EXERCISE GOAL:
Every record that follows should be written out word for word; the pictures stay out.

::::::

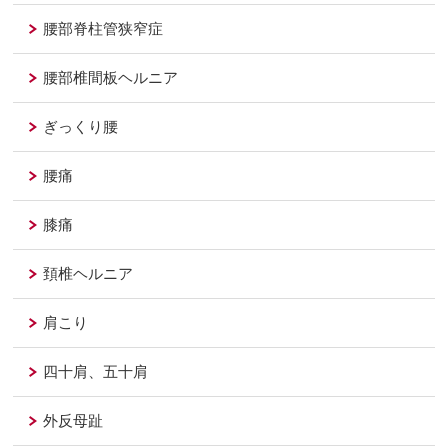
腰部脊柱管狭窄症
腰部椎間板ヘルニア
ぎっくり腰
腰痛
膝痛
頚椎ヘルニア
肩こり
四十肩、五十肩
外反母趾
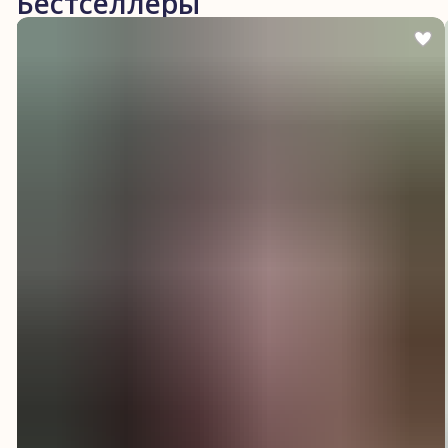
Бестселлеры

::::::

RESULT OF THIS TASK:
腰部脊柱管狭窄症
腰部椎間板ヘルニア
ぎっくり腰
腰痛
膝痛
頚椎ヘルニア
肩こり
四十肩、五十肩
外反母趾
Бестселлеры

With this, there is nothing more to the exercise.